The decision this week by the Court of Appeal on the case involving owners of property in a residential red zone has at last opened the way for action, not just for them but also for property owners on the Port Hills.
The challenge was brought by owners in the residential red zone in the eastern suburbs. An earlier finding by the High Court on the matter brought a halt to progress for owners of property on the Port Hills.
Earthquake Recovery Minister Gerry Brownlee has several times remarked on how unjust it was that the Port Hills owners have had to wait.
While the delay was an unfortunate side-effect of the court action, it would also have been unjust if the red-zoners had not had their day in the court.
Now that the matters have been settled by the Court of Appeal, the minister must do his part promptly to move the situation on, both for the red-zoners and for Port Hills owners.
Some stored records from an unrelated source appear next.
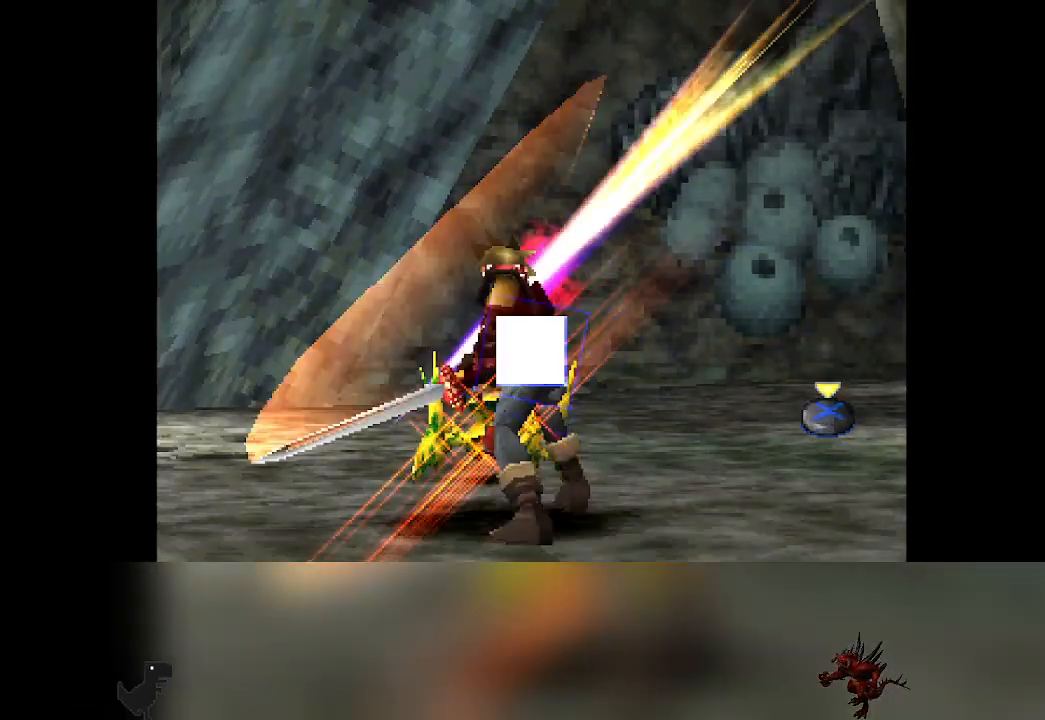
{"dt_ms": 500, "buttons": [], "left_stick": "center", "events": [[267, "CROSS", "up"]]}
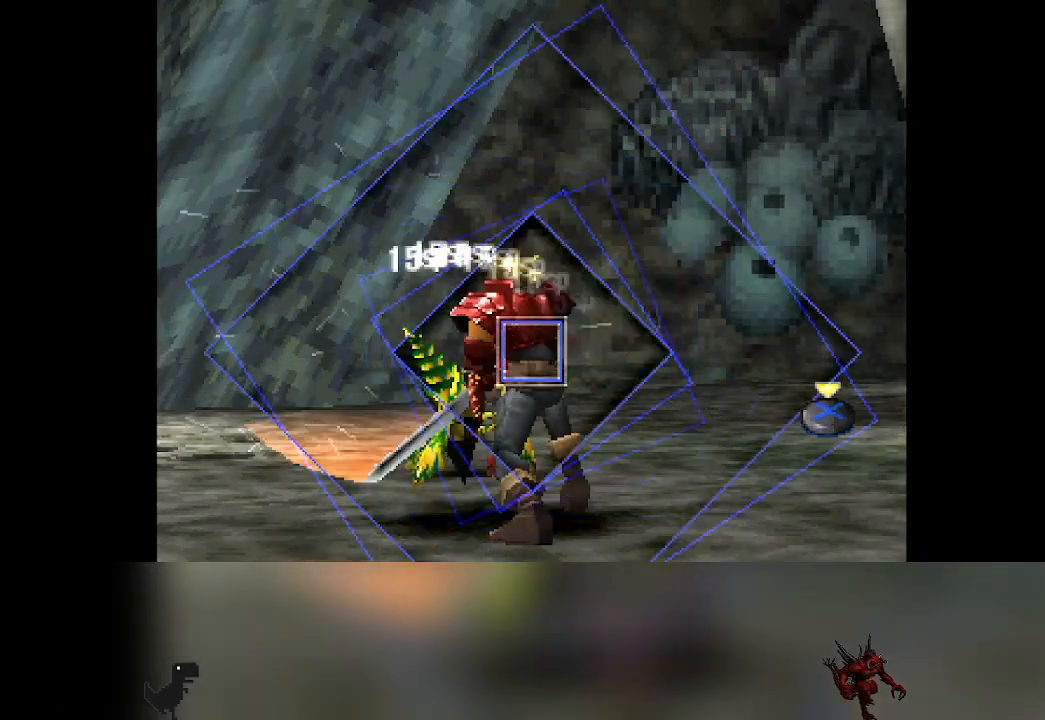
{"dt_ms": 1000, "buttons": ["CROSS"], "left_stick": "center"}
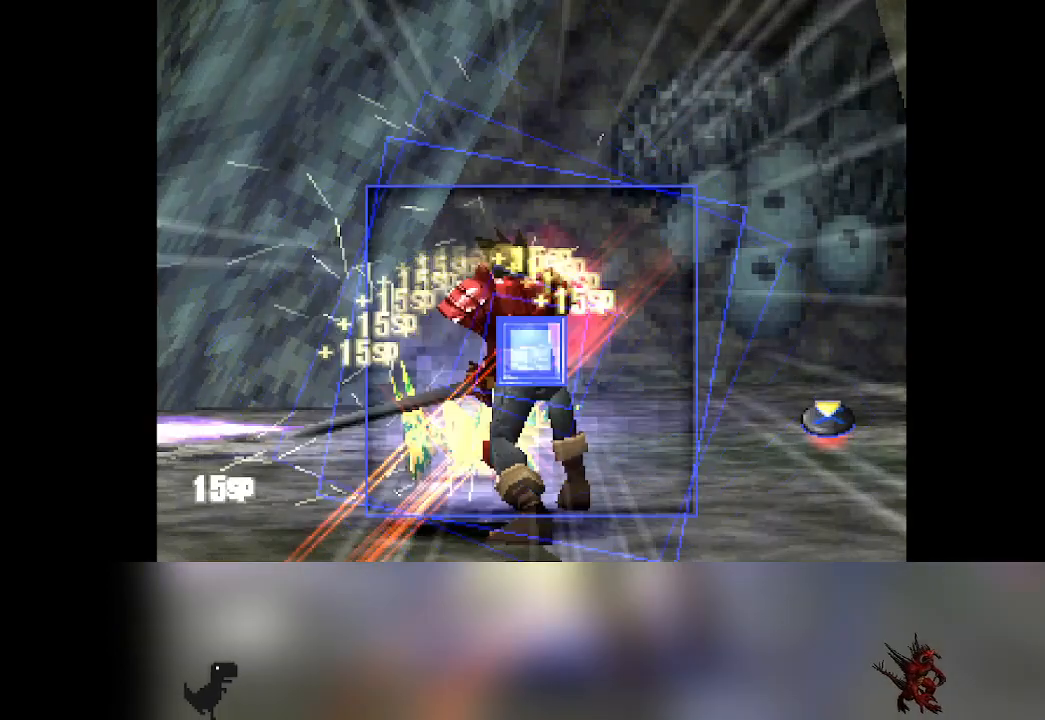
{"dt_ms": 500, "buttons": ["CROSS"], "left_stick": "center", "events": [[183, "CROSS", "up"], [367, "CROSS", "down"]]}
For the Port Hills people, Brownlee has already said he intends to make an announcement on their land by the end of the week.
That announcement was derailed by the startling finding by the High Court that the decision in June 2011 to create the residential red zone was unlawful because it had not been made under the provisions of the Canterbury Earthquake Recovery Act.
On that point, Brownlee has been vindicated by the finding by the Court of Appeal that the decision was in fact lawful.
The Appeal Court has found that the decision, and the accompanying offer to the owners of insured properties in the zone of 100 per cent of their 2007 registered valuation, were properly done in accordance with the purposes of the earthquake recovery act.
As the Government has often said, and as the Court of Appeal has now found, both were made with the intention of allowing a practical exit for people who would otherwise be involved in lengthy negotiations with insurance companies and EQC.
Moving forward has been more difficult, however, for people in the red zone whose properties were uninsured.
The Government has offered them only 50 per cent of the value of the properties. In another part of its judgment this week, the Court of Appeal has found that that offer was unlawful.
That was because it was made without taking into account the need to consider whether it would help people recover from the earthquake in a timely way.
The court made no order about what should be done to remedy the situation. It is clear, however, the Government should consider the offer anew.
The reasons people in the red zone were uninsured vary. Some had vacant land that could not be insured.
Others were uninsured because they were between policies or had inadvertently failed to pay the premium. Some, probably a small minority, were deliberately uninsured.
It is hard to see why those who could not insure their land should not be offered a 100 per cent payout. What should be paid to the others may depend on their circumstances.
But any payment should be made with the purpose of the recovery act in mind - that decisions made under it should enable people to move on.